Maybe you’re thinking about Google Glass, the spectacularly failed hardware project that took the world by storm for not much more than a minute?
Or maybe you’re scared for a dystopian future like this episode of Channel 4’s Black Mirror, where special lenses record the entire life of its protagonist.
Truth is, it doesn’t really matter what you’re thinking.
Stages we go through for all Snapchat launches:
Step 1: WTF is this?
Step 2: No really, what is this?
Step 3: 100M people use it daily.
— Aaron Levie (@levie) September 24, 2016
It’s not about your (or my) opinion, but whether Snapchat’s userbase is going to like it. Those users also happen to be younger people than most people who read this blog, or are interested in tech journalism in general.
The newly christenend Snap Inc. isn’t making it a secret they’re going after teens — just check out their commercial.
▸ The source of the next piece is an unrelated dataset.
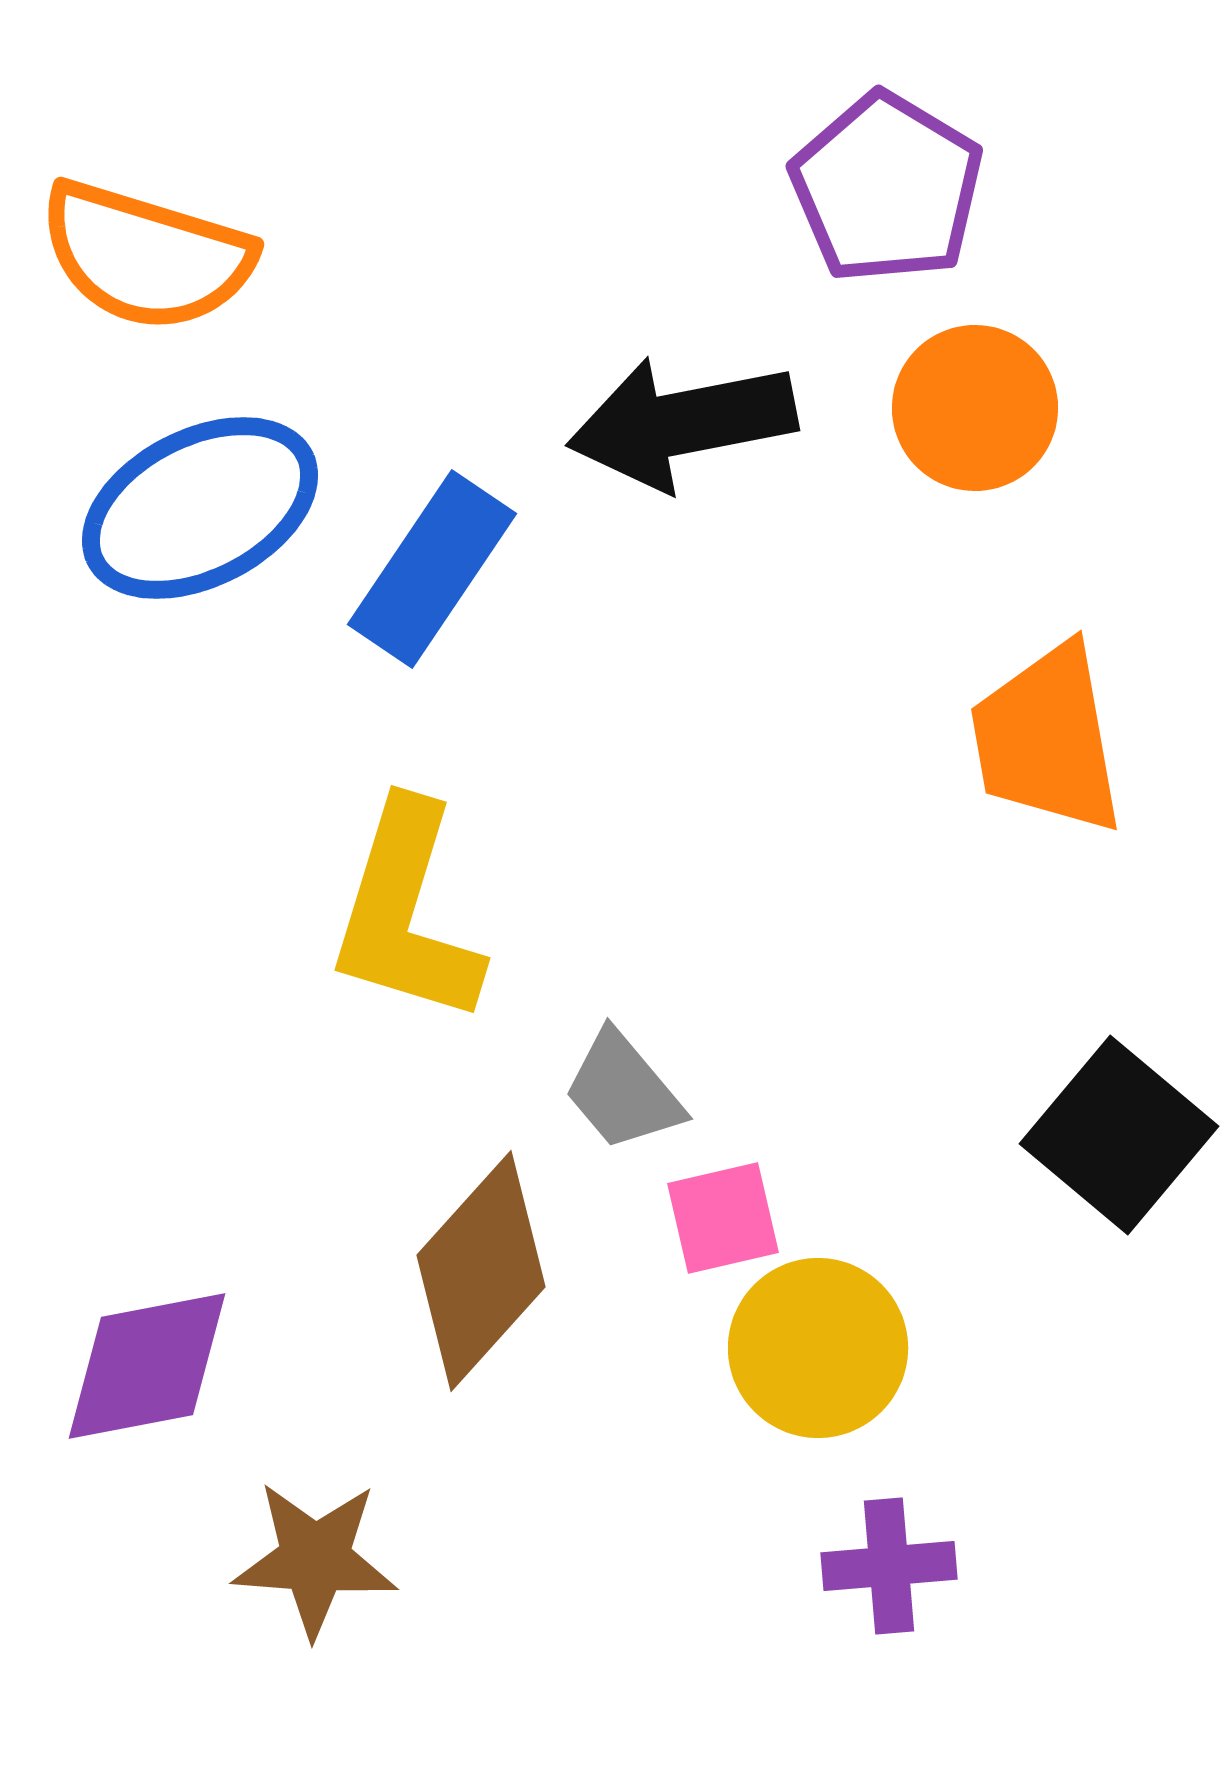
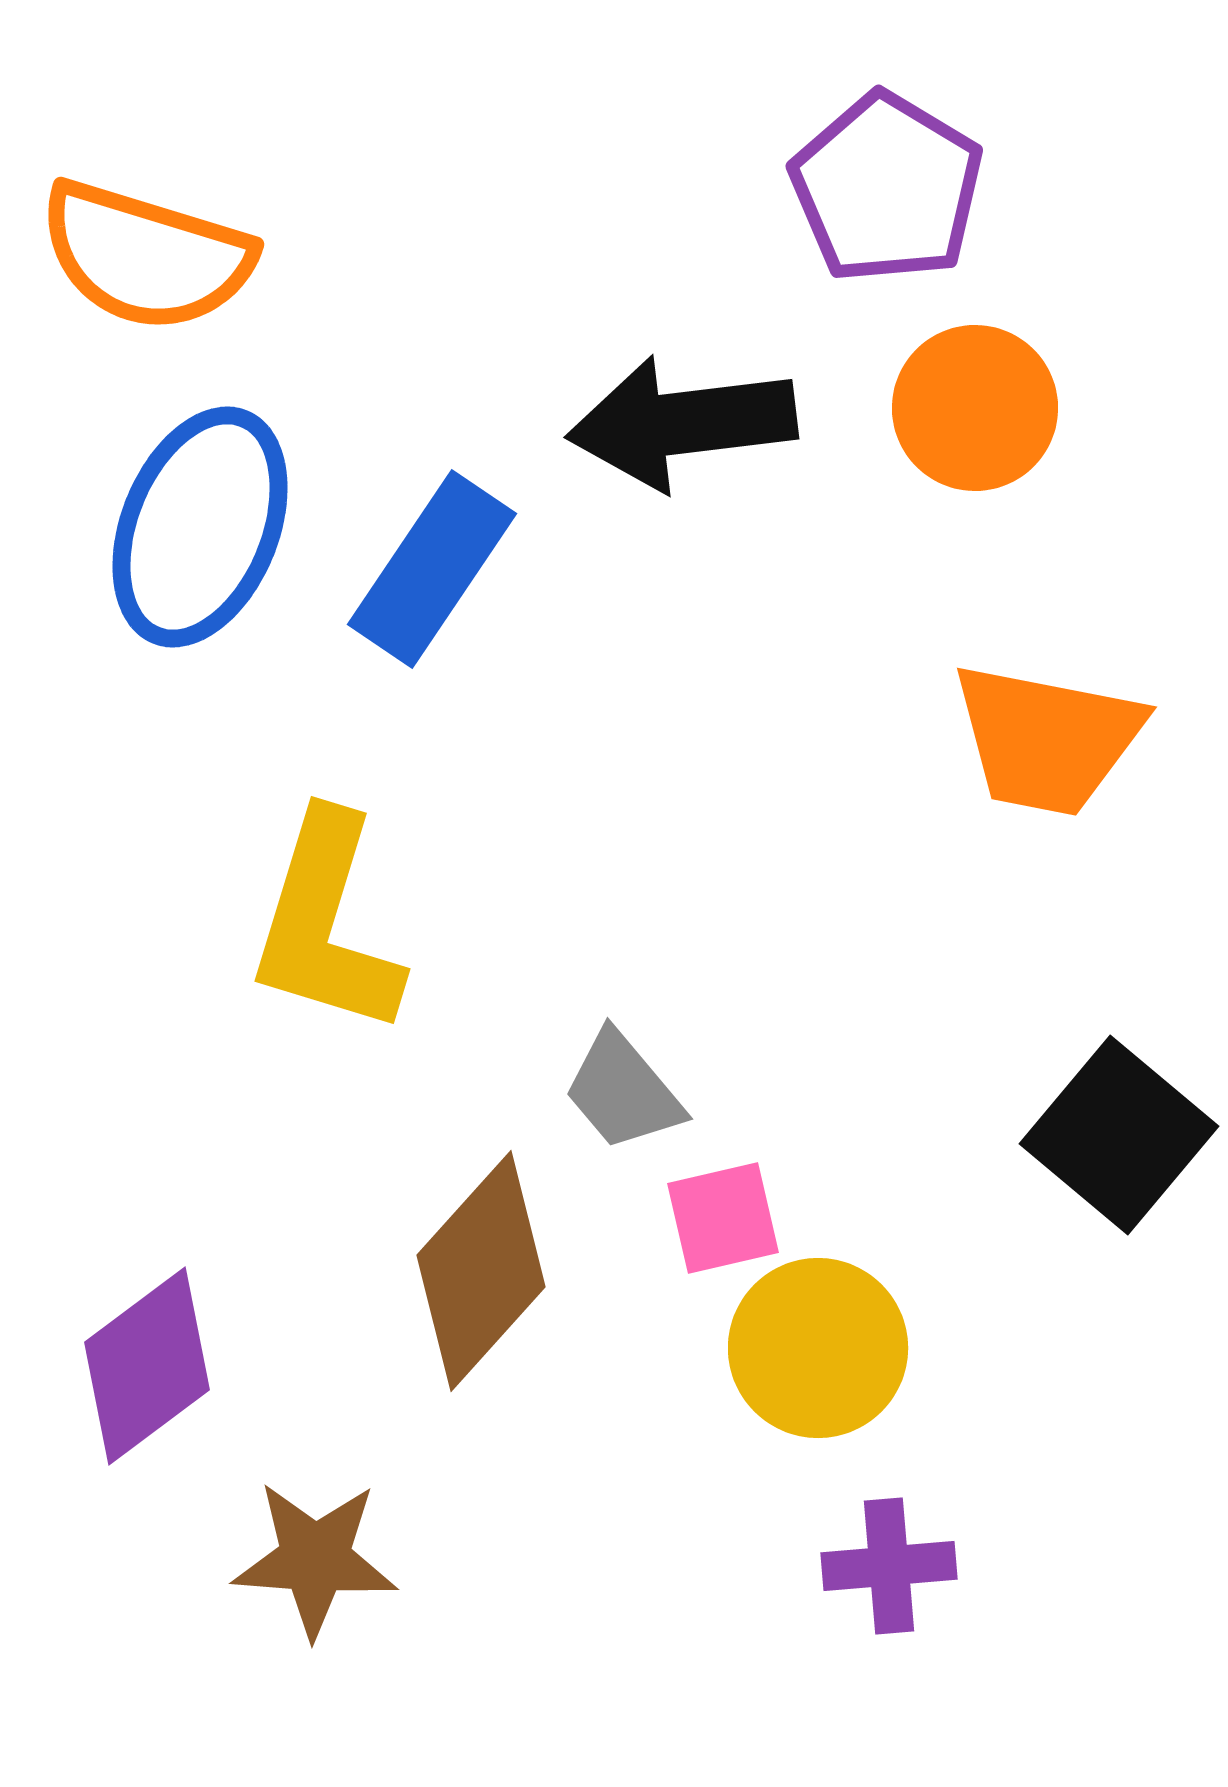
black arrow: rotated 4 degrees clockwise
blue ellipse: moved 19 px down; rotated 41 degrees counterclockwise
orange trapezoid: rotated 69 degrees counterclockwise
yellow L-shape: moved 80 px left, 11 px down
purple diamond: rotated 26 degrees counterclockwise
It features a bunch of teens, having fun on their skateboards, capturing every moment with their sunglasses.
This is how I imagine the Spectacles look to a young Snapchat user:
They’re sunglasses that come in a variety of fun colors and designs. They look simple but stylish and are in the same price range as a pair of Ray-Ban’s. Also, they connect to the app you’re already using all day — but now you don’t have to pull out your phone anymore. For $130 there’s no friction anymore to share every part of your life with your friends. It’s a compelling deal.
Sure, the product’s not perfect — you need to charge them, and most people aren’t going to wear sunglasses at night. But will that keep young consumers away from a frictionless life-sharing device?
Time will tell. But if the Spectacles are picked up as quickly as Snapchat’s other features, the youth will have made wearables cool in the blink of an eye. And when that happens, the rest of the world will quickly follow.